Carolina Markowicz, aqui diretora e roteirista, faz de seu segundo longa como realizadora uma obra de discurso absolutamente direto e poderoso, mas conduzido com tanta leveza e determinação que até mesmo os mais atentos serão pegos de surpresa quando as peças deste quebra-cabeça, enfim, assumirem seus lugares. Para tanto, há de se apontar a fina sintonia que se estabelece entre Maeve Jinkings e a revelação Kauan Alvarenga.

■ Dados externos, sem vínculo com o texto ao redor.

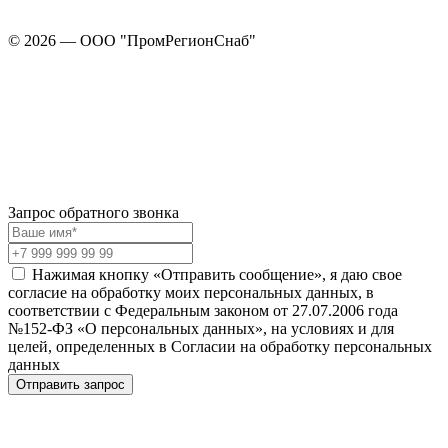
© 2026 — ООО "ПромРегионСнаб"
Запрос обратного звонка
Нажимая кнопку «Отправить сообщение», я даю свое
согласие на обработку моих персональных данных, в
соответствии с Федеральным законом от 27.07.2006 года
№152-ФЗ «О персональных данных», на условиях и для
целей, определенных в Согласии на обработку персональных
данных
Отправить запрос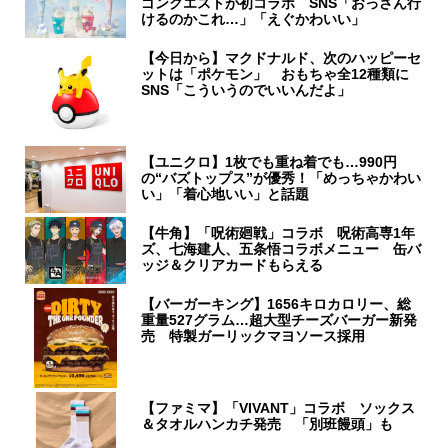
ゴンクエストが初コラボ SNS「おっさん行
けるのかこれ…」「えぐかわいい」
【今日から】マクドナルド、次のハッピーセ
ットは「ポケモン」 おもちゃ全12種類に
SNS「こういうのでいいんだよ」
【ユニクロ】1枚でも重ね着でも…990円
の“バズトップス”が優秀！「めっちゃかわい
い」「着心地いい」と話題
【牛角】「呪術廻戦」コラボ 呪術高専1年
ズ、七海建人、五条悟コラボメニュー 缶バ
ッジ＆クリアカードもらえる
【バーガーキング】1656キロカロリー、総
重量527グラム…超大型チーズバーガー新発
売 特製ガーリックマヨソース採用
【ファミマ】「VIVANT」コラボ ソックス
＆タオルハンカチ発売 「別班饅頭」も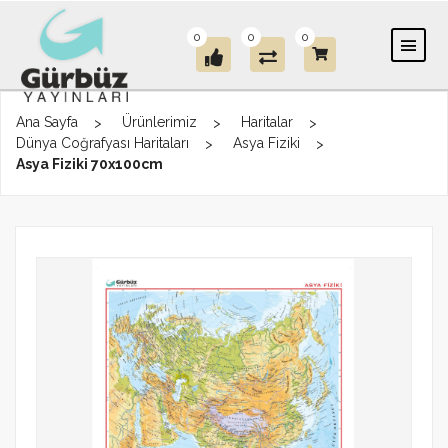
0
0
0
Ana Sayfa
Ürünlerimiz
Haritalar
Dünya Coğrafyası Haritaları
Asya Fiziki
Asya Fiziki 70x100cm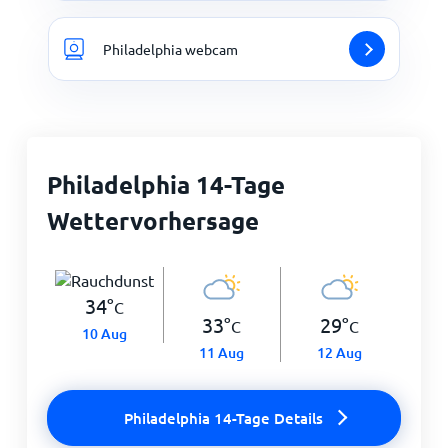
Philadelphia webcam
Philadelphia 14-Tage
Wettervorhersage
34
°
C
33
°
29
°
C
C
10 Aug
11 Aug
12 Aug
Philadelphia 14-Tage Details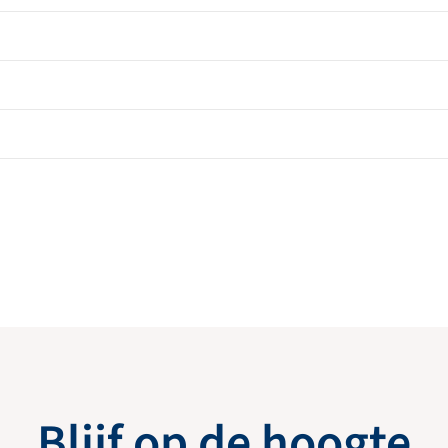
Blijf op de hoogte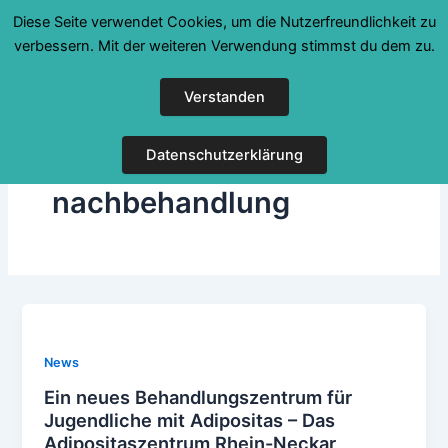
Zum
Diese Seite verwendet Cookies, um die Nutzerfreundlichkeit zu
Inhalt
verbessern. Mit der weiteren Verwendung stimmst du dem zu.
springen
Verstanden
Datenschutzerklärung
nachbehandlung
News
Ein neues Behandlungszentrum für
Jugendliche mit Adipositas – Das
Adipositaszentrum Rhein-Neckar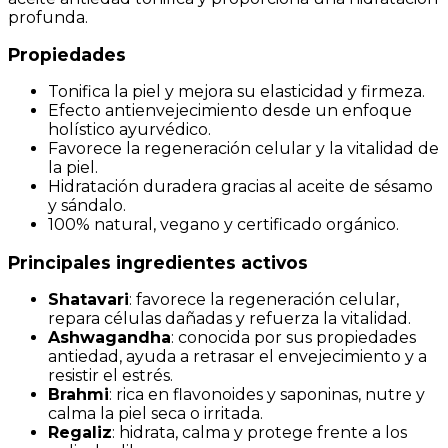
profunda.
Propiedades
Tonifica la piel y mejora su elasticidad y firmeza.
Efecto antienvejecimiento desde un enfoque
holístico ayurvédico.
Favorece la regeneración celular y la vitalidad de
la piel.
Hidratación duradera gracias al aceite de sésamo
y sándalo.
100% natural, vegano y certificado orgánico.
Principales ingredientes activos
Shatavari
: favorece la regeneración celular,
repara células dañadas y refuerza la vitalidad.
Ashwagandha
: conocida por sus propiedades
antiedad, ayuda a retrasar el envejecimiento y a
resistir el estrés.
Brahmi
: rica en flavonoides y saponinas, nutre y
calma la piel seca o irritada.
Regaliz
: hidrata, calma y protege frente a los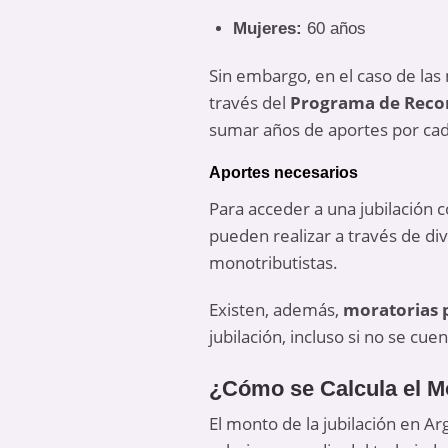
Mujeres:
60 años
Sin embargo, en el caso de las 
través del
Programa de Recon
sumar años de aportes por cad
Aportes necesarios
Para acceder a una jubilación 
pueden realizar a través de d
monotributistas.
Existen, además,
moratorias 
jubilación, incluso si no se cu
¿Cómo se Calcula el Mo
El monto de la jubilación en Ar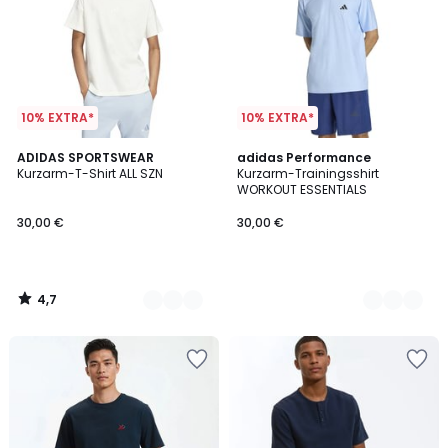
10% EXTRA*
10% EXTRA*
4,7
5
ADIDAS SPORTSWEAR
2
adidas Performance
/ 5
Kurzarm-T-Shirt ALL SZN
Kurzarm-Trainingsshirt
Farben
Farben
WORKOUT ESSENTIALS
30,00 €
30,00 €
4,7
/
5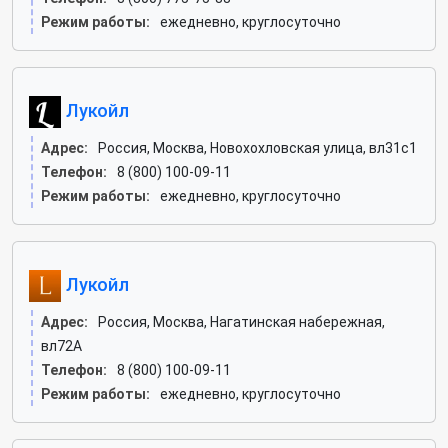
Режим работы:
ежедневно, круглосуточно
Лукойл
Адрес:
Россия, Москва, Новохохловская улица, вл31с1
Телефон:
8 (800) 100-09-11
Режим работы:
ежедневно, круглосуточно
Лукойл
Адрес:
Россия, Москва, Нагатинская набережная,
вл72А
Телефон:
8 (800) 100-09-11
Режим работы:
ежедневно, круглосуточно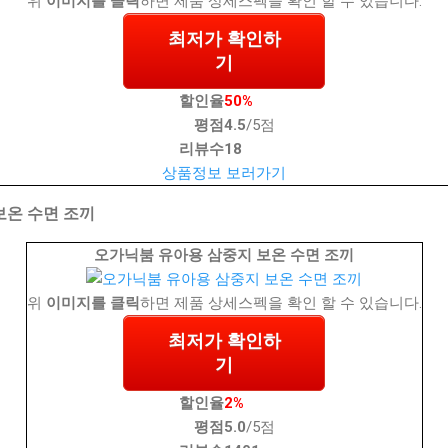
위
이미지를 클릭
하면 제품 상세스펙을 확인 할 수 있습니다.
최저가 확인하
기
할인율
50%
평점
4.5
/5점
리뷰수
18
상품정보 보러가기
보온 수면 조끼
오가닉붐 유아용 삼중지 보온 수면 조끼
위
이미지를 클릭
하면 제품 상세스펙을 확인 할 수 있습니다.
최저가 확인하
기
할인율
2%
평점
5.0
/5점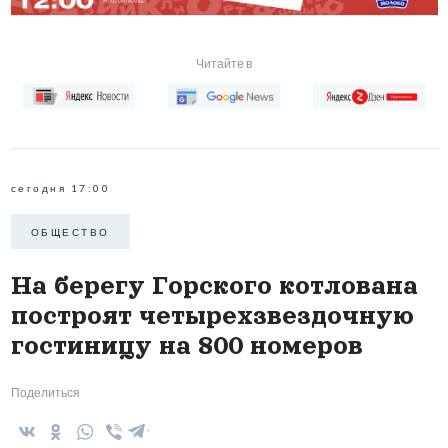
Читайте в
сегодня 17:00
ОБЩЕСТВО
На берегу Горского котлована
построят четырехзвездочную
гостиницу на 800 номеров
Поделиться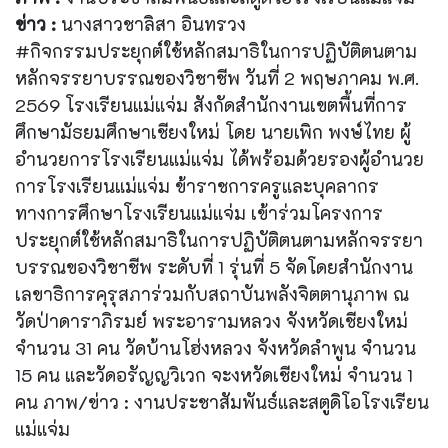
ข่าว :
นางสาวชาลิสา อินทรวง
#กิจกรรมประยุกต์ใช้หลักสมาธิในการปฏิบัติตนตาม
หลักจรรยาบรรณของวิชาชีพ วันที่ 2 พฤษภาคม พ.ศ.
2569 โรงเรียนแม่แจ่ม สังกัดสำนักงานเขตพื้นที่การ
ศึกษามัธยมศึกษาเชียงใหม่ โดย นายเพิก พงษ์ไทย ผู้
อำนวยการโรงเรียนแม่แจ่ม ได้พร้อมด้วยรองผู้อำนวย
การโรงเรียนแม่แจ่ม ข้าราชการครูและบุคลากร
ทางการศึกษาโรงเรียนแม่แจ่ม เข้าร่วมโครงการ
ประยุกต์ใช้หลักสมาธิในการปฏิบัติตนตามหลักจรรยา
บรรณของวิชาชีพ ระดับที่ 1 รุ่นที่ 5 จัดโดยสำนักงาน
เลขาธิการคุรุสภาร่วมกับสถาบันพลังจิตตานุภาพ ณ
วัดป่าดาราภิรมย์ พระอารามหลวง จังหวัดเชียงใหม่
จำนวน 31 คน วัดบ้านโฮ่งหลวง จังหวัดลำพูน จำนวน
15 คน และวัดอรัญญวิเวก จะงหวัดเชียงใหม่ จำนวน 1
คน ภาพ/ข่าว : งานประชาสัมพันธ์และสตูดิโอโรงเรียน
แม่แจ่ม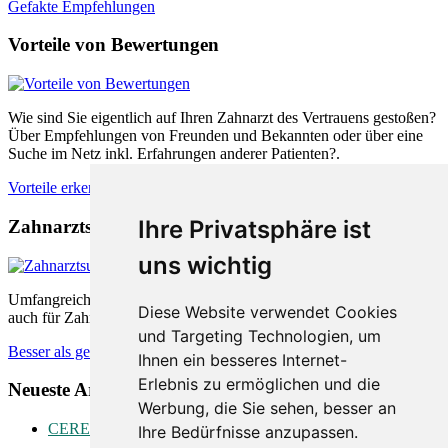
Gefakte Empfehlungen
Vorteile von Bewertungen
Wie sind Sie eigentlich auf Ihren Zahnarzt des Vertrauens gestoßen?
Über Empfehlungen von Freunden und Bekannten oder über eine
Suche im Netz inkl. Erfahrungen anderer Patienten?.
Vorteile erkennen
Ihre Privatsphäre ist
Zahnarztsuche nach Empfehlungen
uns wichtig
Umfangreiche Bewertungsplattformen sind sowohl für Patienten als
Diese Website verwendet Cookies
auch für Zahnärzte äußerst hilfreich. Wie können diese helfen.
und Targeting Technologien, um
Besser als gedacht
Ihnen ein besseres Internet-
Erlebnis zu ermöglichen und die
Neueste Artikel:
Werbung, die Sie sehen, besser an
CEREC
Ihre Bedürfnisse anzupassen.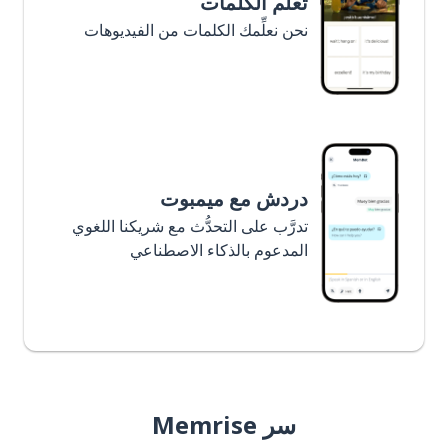
تعلَّم الكلمات
نحن نعلِّمك الكلمات من الفيديوهات
دردش مع ميمبوت
تدرَّب على التحدُّث مع شريكنا اللغوي
المدعوم بالذكاء الاصطناعي
سر Memrise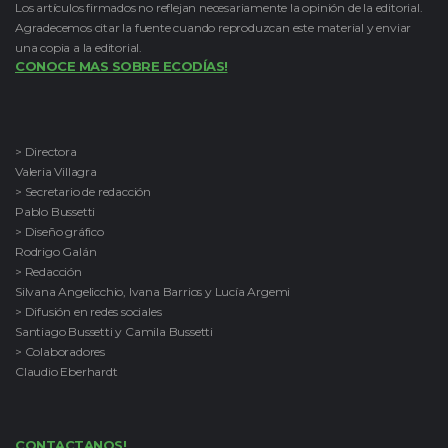
Los artículos firmados no reflejan necesariamente la opinión de la editorial.
Agradecemos citar la fuente cuando reproduzcan este material y enviar
una copia a la editorial.
CONOCE MAS SOBRE ECODÍAS!
> Directora
Valeria Villagra
> Secretario de redacción
Pablo Bussetti
> Diseño gráfico
Rodrigo Galán
> Redacción
Silvana Angelicchio, Ivana Barrios y Lucía Argemi
> Difusión en redes sociales
Santiago Bussetti y Camila Bussetti
> Colaboradores
Claudio Eberhardt
CONTACTANOS!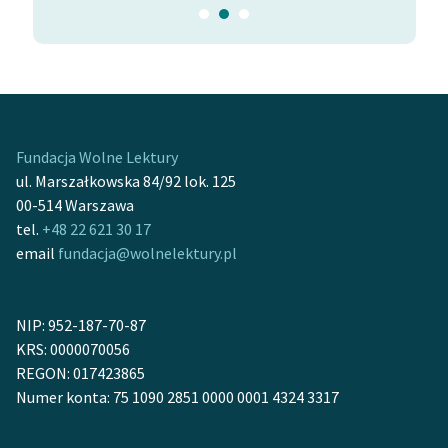
stanowisko Sokratesa lub też są ich autorską
interpretacją. W dialogach okresu średniego oraz
okresu późnego literacki Sokrates przekazuje idee
Platona, stopniowo przestaje pełnić rolę głównego
mówcy, a w ostatnim i najobszerniejszym, w
Prawach
,
już nie występuje.
Fundacja Wolne Lektury
Przeczytaj artykuł o autorze w Wikipedii
ul. Marszałkowska 84/92 lok. 125
00-514 Warszawa
tel.
+48 22 621 30 17
email
fundacja@wolnelektury.pl
NIP: 952-187-70-87
KRS: 0000070056
REGON: 017423865
Numer konta: 75 1090 2851 0000 0001 4324 3317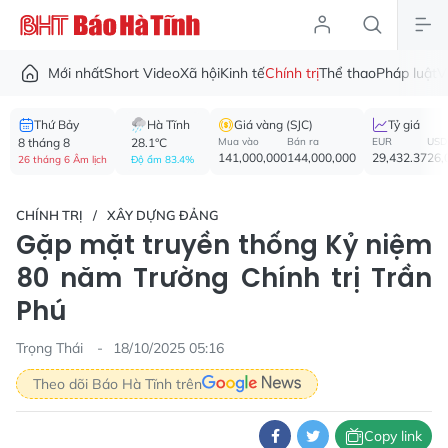
Mới nhất
Short Video
Xã hội
Kinh tế
Chính trị
Thể thao
Pháp luật
V
Thứ Bảy
Hà Tĩnh
Giá vàng (SJC)
Tỷ giá
8 tháng 8
28.1°C
Mua vào
Bán ra
EUR
USD
141,000,000
144,000,000
29,432.37
26,
26 tháng 6 Âm lịch
Độ ẩm 83.4%
CHÍNH TRỊ
XÂY DỰNG ĐẢNG
Gặp mặt truyền thống Kỷ niệm
80 năm Trường Chính trị Trần
Phú
Trọng Thái
18/10/2025 05:16
Theo dõi Báo Hà Tĩnh trên
Copy link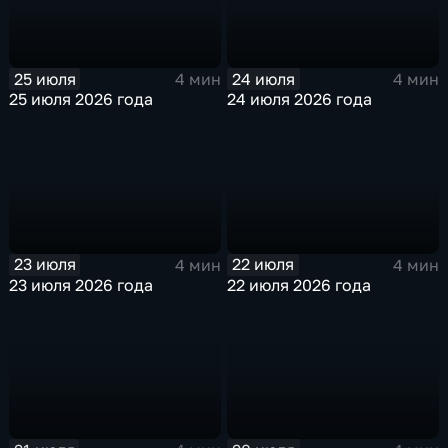
25 июля
24 июля
4 мин
4 мин
25 июля 2026 года
24 июля 2026 года
23 июля
22 июля
4 мин
4 мин
23 июля 2026 года
22 июля 2026 года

Ambos já haviam trabalhado com a cineasta, e aqui estreitam ainda mais essa ligação ao darem vida a dois personagens que poderiam ter morrido em suas intenções se não estivessem em mãos tão preparadas. Se ela é dor e esperança, é na irreverência e no cuidado dele que o círculo entre eles se completa, como um organismo único, por mais disforme que se sustente. Thomás Aquino e a incrível Aline Marta Maia (que também estava no filme anterior da cineasta, Carvão, 2022) também se destacam, mas Pedágio é mesmo dos seus protagonistas e daquela que o conduz com tamanha segurança, tanto no afeto quanto na crítica, que uma vez ciente, o arrebatamento virá tão firme e forte quanto a certeza de que seria este o caminho a ser tomado. Independente dos tropeços, das cancelas e dos becos sem saída que terão que desviar nessa jornada.